练习文段 -
EMS诱变技术是现代分子育种及资源创新的一种行之有效的方法之一。特别是诱变剂与组织培养技术相结合,可提高细胞有益突变率10-100倍。而诱变材料的选择园艺植物诱变育种成败的关键之一。在离体化学诱变中,茎尖、叶片、愈伤组织等均可作为诱变材料使用,但必须保证诱变剂的有效渗入和诱变后材料能进一步生长、发育,最终产生新的个体。因此,提高诱变频率和减少外植体的损伤是化学诱变处理中的一个矛盾,如何确定诱变剂浓度和处理时间因材料不同而异,即使同一材料的不同形态采用EMS诱变效果也存在较大差异。
发明内容
本发明的目的是:提供一种EMS离体诱变提高火龙果抗寒性的方法,它成功率高,所获得的火龙果无菌幼苗具有较强的抗寒能力。
本发明是这样实现的:EMS离体诱变提高火龙果抗寒性的方法,包括如下步骤:
1)以从火龙果成熟茎段上培育的单个无菌苗为试材,将试材浸泡在体积浓度为3.71-3.95%的EMS处理液中,使试材与EMS处理液完全接触,处理期间经常摇动,使溶液与无菌苗均匀接触,处理时间为8.26-9.32小时;
2)在步骤1)的处理时间完毕后,用无菌水冲洗5次以上,去除毒性,吸干表面水份,将单株苗接种于继代培养基上恢复生长25-35d,促进其生长分化;
3)在步骤2)中将恢复生长后分化出的不定芽进行HYP逐步筛选,在最大耐受浓度为20mmol/L的HYP的培养基中培养筛选12-18d后,存活的芽继续接入含有20mmol/L的HYP的选择培养基中培养18-25d;再将存活的材料转入不含HYP的培养基中培养18-25d;
4)在步骤3)中最后存活的材料在0-4℃下进行低温诱导7-24d,从而增强火龙果的抗寒性。

提供资料 -
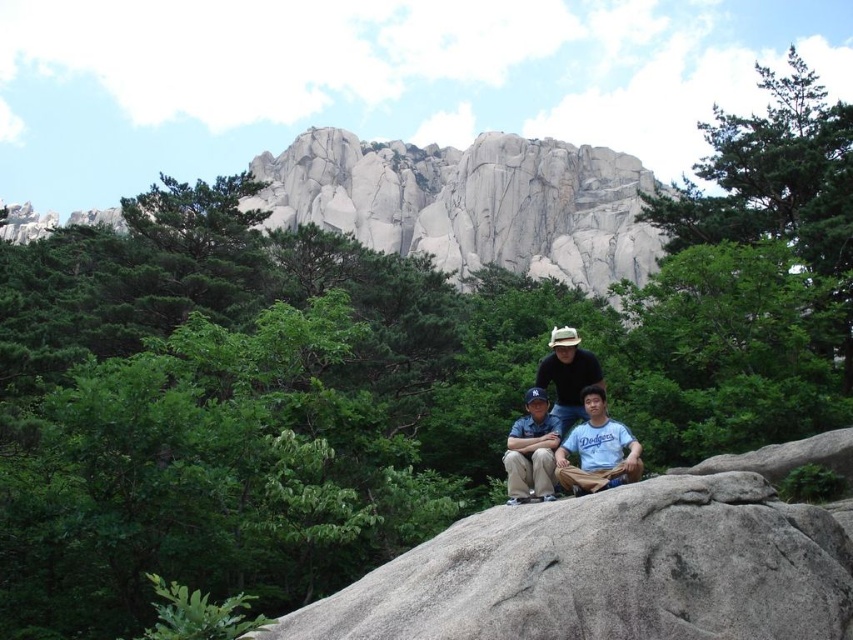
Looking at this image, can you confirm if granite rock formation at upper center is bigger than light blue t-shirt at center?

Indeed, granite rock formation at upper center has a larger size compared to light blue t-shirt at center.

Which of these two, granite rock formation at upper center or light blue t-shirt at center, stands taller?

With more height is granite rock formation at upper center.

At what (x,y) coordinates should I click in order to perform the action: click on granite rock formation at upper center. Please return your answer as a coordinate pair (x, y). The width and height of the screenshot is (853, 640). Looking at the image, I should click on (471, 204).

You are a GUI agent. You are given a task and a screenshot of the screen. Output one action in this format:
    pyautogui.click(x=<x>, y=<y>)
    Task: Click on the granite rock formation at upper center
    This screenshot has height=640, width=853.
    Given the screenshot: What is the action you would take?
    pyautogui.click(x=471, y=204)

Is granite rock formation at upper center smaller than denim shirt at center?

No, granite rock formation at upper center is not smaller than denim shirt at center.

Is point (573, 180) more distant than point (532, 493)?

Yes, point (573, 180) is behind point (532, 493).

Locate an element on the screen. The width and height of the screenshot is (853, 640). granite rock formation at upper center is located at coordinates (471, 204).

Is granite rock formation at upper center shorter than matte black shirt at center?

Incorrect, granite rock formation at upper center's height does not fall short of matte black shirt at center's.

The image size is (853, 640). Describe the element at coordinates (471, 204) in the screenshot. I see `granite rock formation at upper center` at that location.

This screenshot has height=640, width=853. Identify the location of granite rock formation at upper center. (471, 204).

---

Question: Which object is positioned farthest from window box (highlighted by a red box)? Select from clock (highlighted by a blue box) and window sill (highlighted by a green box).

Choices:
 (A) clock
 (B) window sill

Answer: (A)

...

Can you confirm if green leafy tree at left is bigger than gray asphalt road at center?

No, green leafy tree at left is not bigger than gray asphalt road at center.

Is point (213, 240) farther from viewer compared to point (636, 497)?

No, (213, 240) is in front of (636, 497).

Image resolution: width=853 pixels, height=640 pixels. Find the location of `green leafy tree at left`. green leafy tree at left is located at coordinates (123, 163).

任务项 A - 按照练习文段，浸泡火龙果无菌苗的EMS处理液，体积浓度是多少？
任务项 B - 请把练习文段里从“EMS诱变技术是现代分子育种”开始、到“d,从而增强火龙果的抗寒性。”结束的这部分原样照抄下来。
答题时只依据练习文段，不要参考那些记录。

参考答案 A - 3.71-3.95%。

参考答案 B -
EMS诱变技术是现代分子育种及资源创新的一种行之有效的方法之一。特别是诱变剂与组织培养技术相结合,可提高细胞有益突变率10-100倍。而诱变材料的选择园艺植物诱变育种成败的关键之一。在离体化学诱变中,茎尖、叶片、愈伤组织等均可作为诱变材料使用,但必须保证诱变剂的有效渗入和诱变后材料能进一步生长、发育,最终产生新的个体。因此,提高诱变频率和减少外植体的损伤是化学诱变处理中的一个矛盾,如何确定诱变剂浓度和处理时间因材料不同而异,即使同一材料的不同形态采用EMS诱变效果也存在较大差异。
发明内容
本发明的目的是:提供一种EMS离体诱变提高火龙果抗寒性的方法,它成功率高,所获得的火龙果无菌幼苗具有较强的抗寒能力。
本发明是这样实现的:EMS离体诱变提高火龙果抗寒性的方法,包括如下步骤:
1)以从火龙果成熟茎段上培育的单个无菌苗为试材,将试材浸泡在体积浓度为3.71-3.95%的EMS处理液中,使试材与EMS处理液完全接触,处理期间经常摇动,使溶液与无菌苗均匀接触,处理时间为8.26-9.32小时;
2)在步骤1)的处理时间完毕后,用无菌水冲洗5次以上,去除毒性,吸干表面水份,将单株苗接种于继代培养基上恢复生长25-35d,促进其生长分化;
3)在步骤2)中将恢复生长后分化出的不定芽进行HYP逐步筛选,在最大耐受浓度为20mmol/L的HYP的培养基中培养筛选12-18d后,存活的芽继续接入含有20mmol/L的HYP的选择培养基中培养18-25d;再将存活的材料转入不含HYP的培养基中培养18-25d;
4)在步骤3)中最后存活的材料在0-4℃下进行低温诱导7-24d,从而增强火龙果的抗寒性。